If the Management Service does not receive a signal from an Management Agent within a specified time interval (default of 120 seconds) then the Management Service performs a reverse ping. A reverse ping is when the Management Service attempts to contact the Management Agent using the Management Agent URL. If the reverse ping succeeds, then the Oracle Management Service knows that the Management Agent and host are both available.
If the Management Service reverse ping fails, then all targets monitored by the Management Agent are considered to be in the “Agent Unreachable” state, and the Oracle Management Service attempts a TCP ping of the host on which the Management Agent resides. Based on the results of the TCP ping, one of two messages will be returned:
- If the Management Service’s TCP ping to the host succeeds, then the Management Service determines that the Management Agent is down, but the host is still up. The notification alert message will indicate this state.The message is as follows:
Agent is Unreachable (REASON = Connection refused) but the host is UP.The REASON will be filled with the error that was received while performing the reverse ping.

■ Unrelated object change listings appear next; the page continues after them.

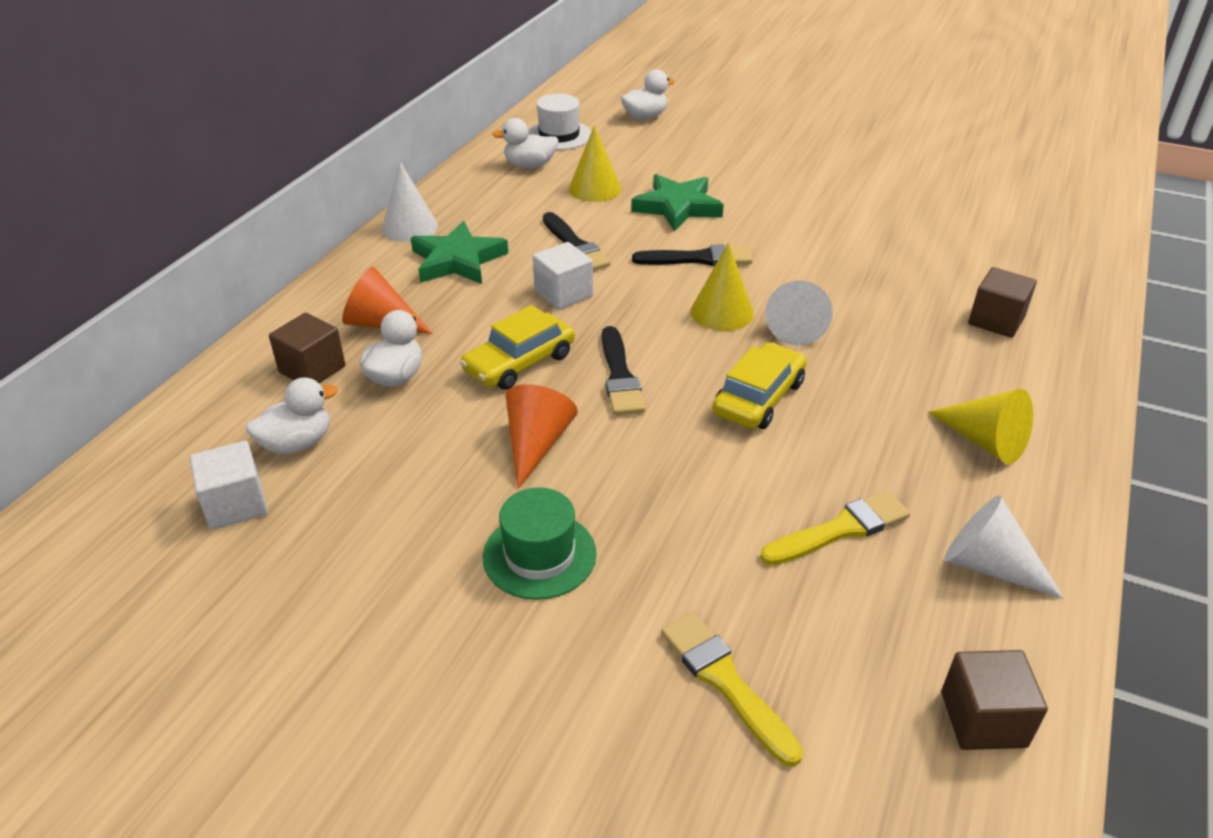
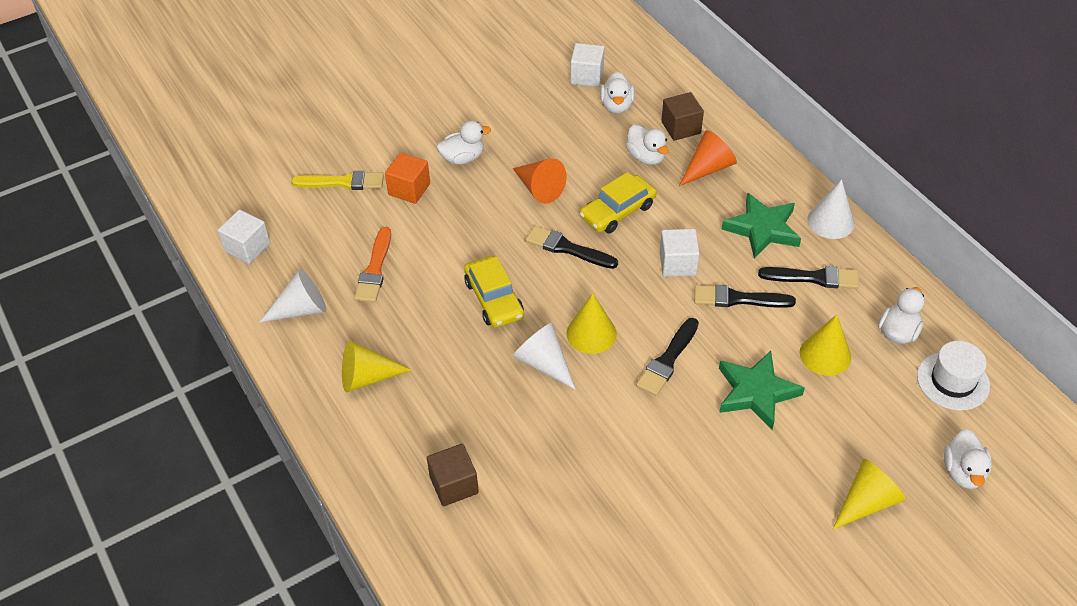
camera: 125 degrees right, 10 degrees up
yellow car [460,305,575,390] -> yellow car turned 120 degrees counterclockwise [579,172,657,233]
green hat [483,487,597,600] -> white duck [437,121,491,165]
yellow brush [760,491,910,566] -> orange brush [354,227,391,302]
brown cube [941,650,1048,750] -> white cube [218,210,270,264]
none -> orange cube [385,153,430,204]
none -> black brush [758,266,859,289]
none -> yellow cone [832,459,906,530]

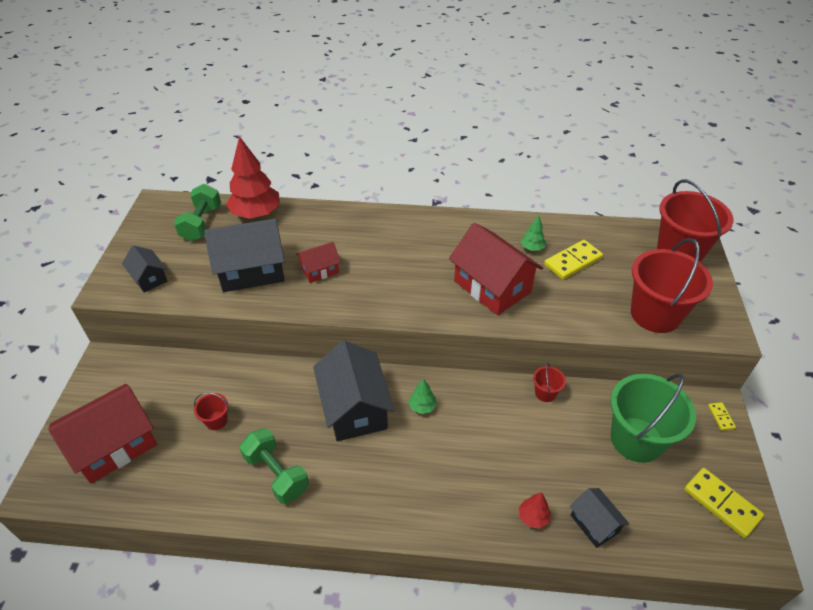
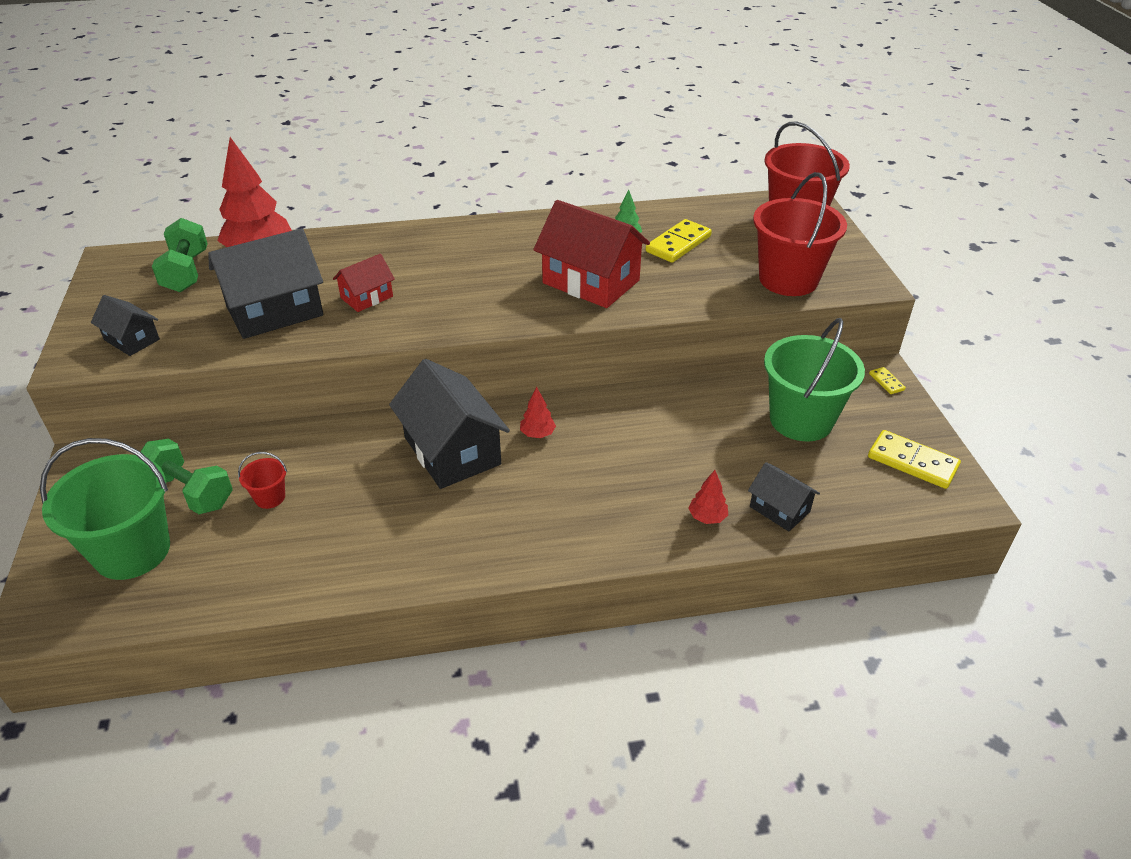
camera: 15 degrees left, 5 degrees down
red house [48,384,157,484] -> green bucket [40,438,170,580]
green dumbbell [239,428,309,504] -> green dumbbell moved to [140,439,232,514]
green tree [408,378,437,414] -> red tree [520,387,556,438]
red bucket [533,362,566,402] -> none

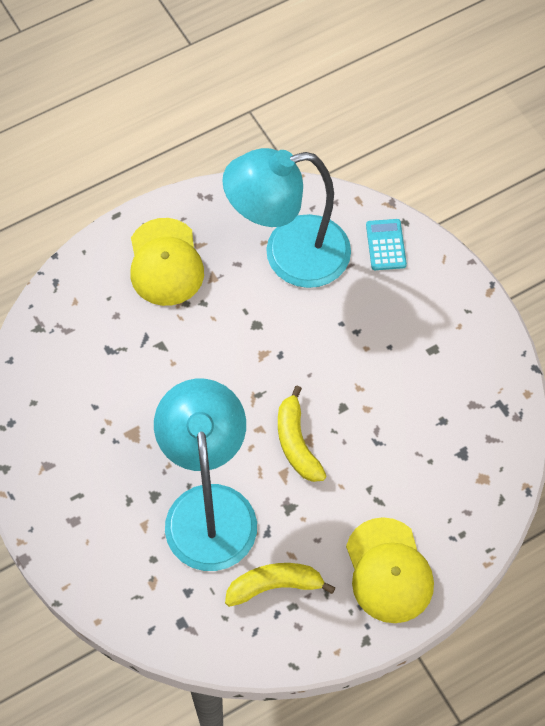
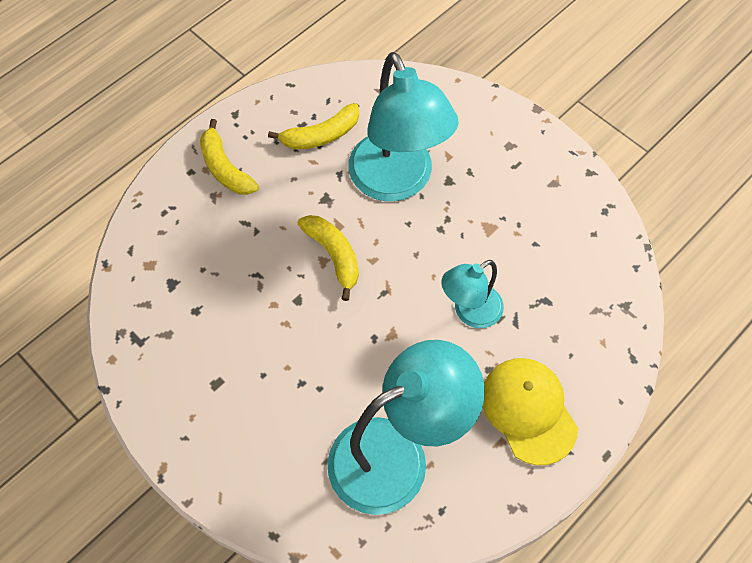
camera: 165 degrees right, 0 degrees up
yellow cap [346,517,434,623] -> yellow banana [200,119,259,195]
turquoise calculator [366,219,407,270] -> none
none -> turquoise lamp [441,260,504,328]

- If the Management Service’s TCP ping to the host fails, then, you may conclude one of the following:
- There are network problems between the Management Service and Management Agent hosts
- The host itself is down
- The host cannot be reached using a ping because a firewall exists between the Management Service and the Management Agent hosts that prevents ICMP traffic from passing, or the Management Agent host does not support ICMP packets
The notification alert message will indicate the problem. If Management Service’s host ping fails, the message is:
Agent is Unreachable (REASON = Connection refused). Host is unreachable (REASON = unknown host)
The REASON for Agent Unreachable will be filled with the error we received while perfoming the reverse ping and the REASON for host unreachability will be filled with the error we received while performing the host ping.